## Objective 1
Print the forum thread about rebuilding the backyard haunt word for word, in full.

## Selected passage
# Oh My God



## Spartan005 (Mar 13, 2007)

Ok for those of you who don't know, I wasn't planning on doing another haunt until I got out of college, BUT for my first year I'm staying here so my dad said that he'd be willing to give it another shot. Now its not official but I think my parents are starting to enjoy the holiday as much as me so its pretty much a gaurantee that Darkness Rising will be having another go. But the only thing is, he said that it absolutely cannot come into the house (because I practically destroyed it last year) so basically the plan is to make it shorter but more detailed and a lot scarier. 

Alright on to the questions... weather has been a huge issue for the past two years because apparently haunted houses attract 60 mph gusts of wind, so I need to figure out a cheap way to build the haunt. Last year the only thing we built outside was the Mine/train tunnel which was made out of about 20 or so 2x4s that were made into 10 A shaped frames and cross braced by a bunch of 2x3s. It was very last minute and probably wasn't the best design even though my dad insists on using it again... except this time using more wood and staking it to the ground. The plan isn't really to make a maze (unless there's a dirt cheap way of doing so) its more of getting the visitors from one side of the yard to the other, so I was wondering if anyone can give some advice on how to build the structure without spending a ridiculous amount of money


----------



## Front Yard Fright (Dec 23, 2005)

Congrats on giving it another go!

And as far as the maze goes...
What are you using for walls?
Wood or plastic?
How much can you spend? 
How long of a distance is your haunt?


----------



## Spartan005 (Mar 13, 2007)

Thanks!

[Rows of question data]
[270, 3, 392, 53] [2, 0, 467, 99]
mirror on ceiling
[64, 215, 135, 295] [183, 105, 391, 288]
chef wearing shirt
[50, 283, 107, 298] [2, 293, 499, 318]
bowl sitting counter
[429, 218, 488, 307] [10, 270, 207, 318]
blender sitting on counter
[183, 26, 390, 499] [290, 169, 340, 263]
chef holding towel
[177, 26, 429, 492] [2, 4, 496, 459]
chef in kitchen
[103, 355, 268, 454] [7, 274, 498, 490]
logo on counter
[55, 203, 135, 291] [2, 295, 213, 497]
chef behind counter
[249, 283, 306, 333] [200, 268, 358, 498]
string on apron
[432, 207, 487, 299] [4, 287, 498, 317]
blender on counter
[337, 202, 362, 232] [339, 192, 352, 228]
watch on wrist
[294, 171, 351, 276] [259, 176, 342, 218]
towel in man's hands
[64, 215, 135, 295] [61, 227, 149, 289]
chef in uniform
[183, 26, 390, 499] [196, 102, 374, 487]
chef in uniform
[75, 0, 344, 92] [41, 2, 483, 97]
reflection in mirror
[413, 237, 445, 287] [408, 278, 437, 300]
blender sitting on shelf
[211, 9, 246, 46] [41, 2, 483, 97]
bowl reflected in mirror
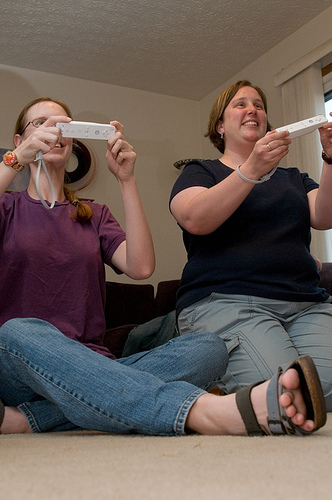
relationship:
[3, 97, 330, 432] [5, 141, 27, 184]
woman has watch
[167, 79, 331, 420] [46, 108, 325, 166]
woman hold controllers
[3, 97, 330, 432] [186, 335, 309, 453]
woman wears sandals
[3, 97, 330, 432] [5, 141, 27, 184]
woman wears watch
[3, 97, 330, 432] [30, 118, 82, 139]
woman has glasses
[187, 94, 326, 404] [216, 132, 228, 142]
woman wears earring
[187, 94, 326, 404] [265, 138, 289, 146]
woman wears ring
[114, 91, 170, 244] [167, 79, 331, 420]
wall behind woman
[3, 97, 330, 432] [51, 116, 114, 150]
woman holds controller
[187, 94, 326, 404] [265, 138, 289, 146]
woman has ring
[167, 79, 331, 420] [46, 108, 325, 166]
woman holding controllers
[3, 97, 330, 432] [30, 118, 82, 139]
woman wears glasses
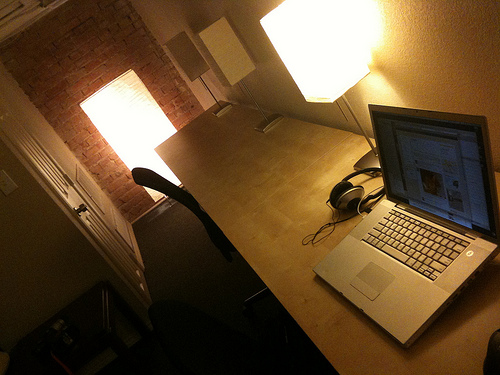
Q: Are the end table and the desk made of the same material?
A: Yes, both the end table and the desk are made of wood.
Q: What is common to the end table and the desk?
A: The material, both the end table and the desk are wooden.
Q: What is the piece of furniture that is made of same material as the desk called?
A: The piece of furniture is an end table.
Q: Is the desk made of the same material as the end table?
A: Yes, both the desk and the end table are made of wood.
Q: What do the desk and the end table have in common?
A: The material, both the desk and the end table are wooden.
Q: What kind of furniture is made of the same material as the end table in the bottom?
A: The desk is made of the same material as the end table.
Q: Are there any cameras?
A: No, there are no cameras.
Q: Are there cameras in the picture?
A: No, there are no cameras.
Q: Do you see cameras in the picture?
A: No, there are no cameras.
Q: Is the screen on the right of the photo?
A: Yes, the screen is on the right of the image.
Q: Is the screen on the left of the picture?
A: No, the screen is on the right of the image.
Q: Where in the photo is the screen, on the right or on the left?
A: The screen is on the right of the image.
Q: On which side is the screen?
A: The screen is on the right of the image.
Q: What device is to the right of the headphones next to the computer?
A: The device is a screen.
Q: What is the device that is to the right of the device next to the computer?
A: The device is a screen.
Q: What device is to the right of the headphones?
A: The device is a screen.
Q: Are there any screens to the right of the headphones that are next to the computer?
A: Yes, there is a screen to the right of the headphones.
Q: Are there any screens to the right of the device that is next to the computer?
A: Yes, there is a screen to the right of the headphones.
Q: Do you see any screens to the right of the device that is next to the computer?
A: Yes, there is a screen to the right of the headphones.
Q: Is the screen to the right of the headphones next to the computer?
A: Yes, the screen is to the right of the headphones.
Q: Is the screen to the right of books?
A: No, the screen is to the right of the headphones.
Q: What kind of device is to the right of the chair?
A: The device is a screen.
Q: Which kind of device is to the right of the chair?
A: The device is a screen.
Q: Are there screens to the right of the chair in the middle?
A: Yes, there is a screen to the right of the chair.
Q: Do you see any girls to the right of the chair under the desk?
A: No, there is a screen to the right of the chair.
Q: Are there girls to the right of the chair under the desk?
A: No, there is a screen to the right of the chair.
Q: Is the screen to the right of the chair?
A: Yes, the screen is to the right of the chair.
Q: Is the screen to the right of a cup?
A: No, the screen is to the right of the chair.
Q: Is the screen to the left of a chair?
A: No, the screen is to the right of a chair.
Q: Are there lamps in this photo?
A: Yes, there is a lamp.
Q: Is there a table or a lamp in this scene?
A: Yes, there is a lamp.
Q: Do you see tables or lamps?
A: Yes, there is a lamp.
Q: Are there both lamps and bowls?
A: No, there is a lamp but no bowls.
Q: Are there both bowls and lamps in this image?
A: No, there is a lamp but no bowls.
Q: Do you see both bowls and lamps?
A: No, there is a lamp but no bowls.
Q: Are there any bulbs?
A: No, there are no bulbs.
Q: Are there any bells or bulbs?
A: No, there are no bulbs or bells.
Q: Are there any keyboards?
A: Yes, there is a keyboard.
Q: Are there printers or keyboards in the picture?
A: Yes, there is a keyboard.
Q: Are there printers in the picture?
A: No, there are no printers.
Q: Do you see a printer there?
A: No, there are no printers.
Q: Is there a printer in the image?
A: No, there are no printers.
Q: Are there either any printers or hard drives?
A: No, there are no printers or hard drives.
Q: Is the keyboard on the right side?
A: Yes, the keyboard is on the right of the image.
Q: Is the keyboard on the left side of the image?
A: No, the keyboard is on the right of the image.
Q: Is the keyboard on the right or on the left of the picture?
A: The keyboard is on the right of the image.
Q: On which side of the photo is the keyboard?
A: The keyboard is on the right of the image.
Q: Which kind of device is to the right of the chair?
A: The device is a keyboard.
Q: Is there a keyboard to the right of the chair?
A: Yes, there is a keyboard to the right of the chair.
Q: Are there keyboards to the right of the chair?
A: Yes, there is a keyboard to the right of the chair.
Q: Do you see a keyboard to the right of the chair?
A: Yes, there is a keyboard to the right of the chair.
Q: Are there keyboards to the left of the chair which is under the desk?
A: No, the keyboard is to the right of the chair.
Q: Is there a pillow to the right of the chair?
A: No, there is a keyboard to the right of the chair.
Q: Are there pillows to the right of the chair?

## Objective 2
List every line of the listing above that contains the word "kind". Case matters.

## Output 1
# Oh My God



## Spartan005 (Mar 13, 2007)

Ok for those of you who don't know, I wasn't planning on doing another haunt until I got out of college, BUT for my first year I'm staying here so my dad said that he'd be willing to give it another shot. Now its not official but I think my parents are starting to enjoy the holiday as much as me so its pretty much a gaurantee that Darkness Rising will be having another go. But the only thing is, he said that it absolutely cannot come into the house (because I practically destroyed it last year) so basically the plan is to make it shorter but more detailed and a lot scarier. 

Alright on to the questions... weather has been a huge issue for the past two years because apparently haunted houses attract 60 mph gusts of wind, so I need to figure out a cheap way to build the haunt. Last year the only thing we built outside was the Mine/train tunnel which was made out of about 20 or so 2x4s that were made into 10 A shaped frames and cross braced by a bunch of 2x3s. It was very last minute and probably wasn't the best design even though my dad insists on using it again... except this time using more wood and staking it to the ground. The plan isn't really to make a maze (unless there's a dirt cheap way of doing so) its more of getting the visitors from one side of the yard to the other, so I was wondering if anyone can give some advice on how to build the structure without spending a ridiculous amount of money


----------



## Front Yard Fright (Dec 23, 2005)

Congrats on giving it another go!

And as far as the maze goes...
What are you using for walls?
Wood or plastic?
How much can you spend? 
How long of a distance is your haunt?


----------



## Spartan005 (Mar 13, 2007)

Thanks!

## Output 2
Q: What kind of furniture is made of the same material as the end table in the bottom?
Q: What kind of device is to the right of the chair?
Q: Which kind of device is to the right of the chair?
Q: Which kind of device is to the right of the chair?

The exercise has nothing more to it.